Rewrite the records from the start through the line that contains "picture [118, 350, 1123, 862]", replacing "Page size" with "Image size" and changing nothing else. Return only those lines.
========================================
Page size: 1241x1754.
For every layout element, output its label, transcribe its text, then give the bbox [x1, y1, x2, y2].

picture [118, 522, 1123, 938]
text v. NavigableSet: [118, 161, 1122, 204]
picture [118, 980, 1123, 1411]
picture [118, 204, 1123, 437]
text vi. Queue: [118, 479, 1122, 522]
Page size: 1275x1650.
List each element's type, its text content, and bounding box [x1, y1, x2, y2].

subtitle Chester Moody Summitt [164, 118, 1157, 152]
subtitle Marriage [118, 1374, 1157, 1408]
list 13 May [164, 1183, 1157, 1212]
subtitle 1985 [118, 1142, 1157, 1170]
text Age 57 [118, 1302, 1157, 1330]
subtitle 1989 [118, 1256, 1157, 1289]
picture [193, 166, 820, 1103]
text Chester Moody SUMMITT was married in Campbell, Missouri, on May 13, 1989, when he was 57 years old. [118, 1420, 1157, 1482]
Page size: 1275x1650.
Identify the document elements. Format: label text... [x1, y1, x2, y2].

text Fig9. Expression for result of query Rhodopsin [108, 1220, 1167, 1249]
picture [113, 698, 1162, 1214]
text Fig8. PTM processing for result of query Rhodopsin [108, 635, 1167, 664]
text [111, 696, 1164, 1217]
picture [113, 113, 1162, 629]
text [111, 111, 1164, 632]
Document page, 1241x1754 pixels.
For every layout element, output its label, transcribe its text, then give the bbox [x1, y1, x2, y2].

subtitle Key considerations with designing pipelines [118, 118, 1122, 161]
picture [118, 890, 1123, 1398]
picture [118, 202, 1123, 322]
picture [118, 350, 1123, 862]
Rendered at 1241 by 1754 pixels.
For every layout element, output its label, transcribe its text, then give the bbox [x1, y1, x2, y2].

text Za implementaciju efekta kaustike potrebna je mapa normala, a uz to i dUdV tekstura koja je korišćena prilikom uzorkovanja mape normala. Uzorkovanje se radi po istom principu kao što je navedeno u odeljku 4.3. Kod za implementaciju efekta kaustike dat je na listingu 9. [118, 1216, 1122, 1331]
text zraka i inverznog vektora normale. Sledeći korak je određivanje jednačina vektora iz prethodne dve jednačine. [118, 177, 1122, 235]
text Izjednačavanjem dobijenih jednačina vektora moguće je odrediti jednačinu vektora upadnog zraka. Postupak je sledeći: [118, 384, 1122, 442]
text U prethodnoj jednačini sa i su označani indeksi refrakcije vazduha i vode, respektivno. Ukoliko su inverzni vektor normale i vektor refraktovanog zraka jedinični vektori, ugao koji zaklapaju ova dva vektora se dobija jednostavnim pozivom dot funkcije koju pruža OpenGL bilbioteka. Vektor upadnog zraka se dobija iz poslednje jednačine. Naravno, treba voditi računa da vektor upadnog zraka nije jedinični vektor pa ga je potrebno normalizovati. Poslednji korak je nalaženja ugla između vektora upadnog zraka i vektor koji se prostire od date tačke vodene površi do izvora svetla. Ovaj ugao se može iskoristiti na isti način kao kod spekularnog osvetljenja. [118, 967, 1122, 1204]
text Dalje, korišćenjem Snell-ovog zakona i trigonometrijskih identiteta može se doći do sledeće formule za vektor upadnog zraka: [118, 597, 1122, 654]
========================================
Expected answer:
Image size: 1241x1754.
For every layout element, output its label, transcribe its text, then give the bbox [x1, y1, x2, y2].

picture [118, 522, 1123, 938]
text v. NavigableSet: [118, 161, 1122, 204]
picture [118, 980, 1123, 1411]
picture [118, 204, 1123, 437]
text vi. Queue: [118, 479, 1122, 522]
Image size: 1275x1650.
List each element's type, its text content, and bounding box [x1, y1, x2, y2].

subtitle Chester Moody Summitt [164, 118, 1157, 152]
subtitle Marriage [118, 1374, 1157, 1408]
list 13 May [164, 1183, 1157, 1212]
subtitle 1985 [118, 1142, 1157, 1170]
text Age 57 [118, 1302, 1157, 1330]
subtitle 1989 [118, 1256, 1157, 1289]
picture [193, 166, 820, 1103]
text Chester Moody SUMMITT was married in Campbell, Missouri, on May 13, 1989, when he was 57 years old. [118, 1420, 1157, 1482]
Image size: 1275x1650.
Identify the document elements. Format: label text... [x1, y1, x2, y2].

text Fig9. Expression for result of query Rhodopsin [108, 1220, 1167, 1249]
picture [113, 698, 1162, 1214]
text Fig8. PTM processing for result of query Rhodopsin [108, 635, 1167, 664]
text [111, 696, 1164, 1217]
picture [113, 113, 1162, 629]
text [111, 111, 1164, 632]
Document page, 1241x1754 pixels.
For every layout element, output its label, transcribe its text, then give the bbox [x1, y1, x2, y2].

subtitle Key considerations with designing pipelines [118, 118, 1122, 161]
picture [118, 890, 1123, 1398]
picture [118, 202, 1123, 322]
picture [118, 350, 1123, 862]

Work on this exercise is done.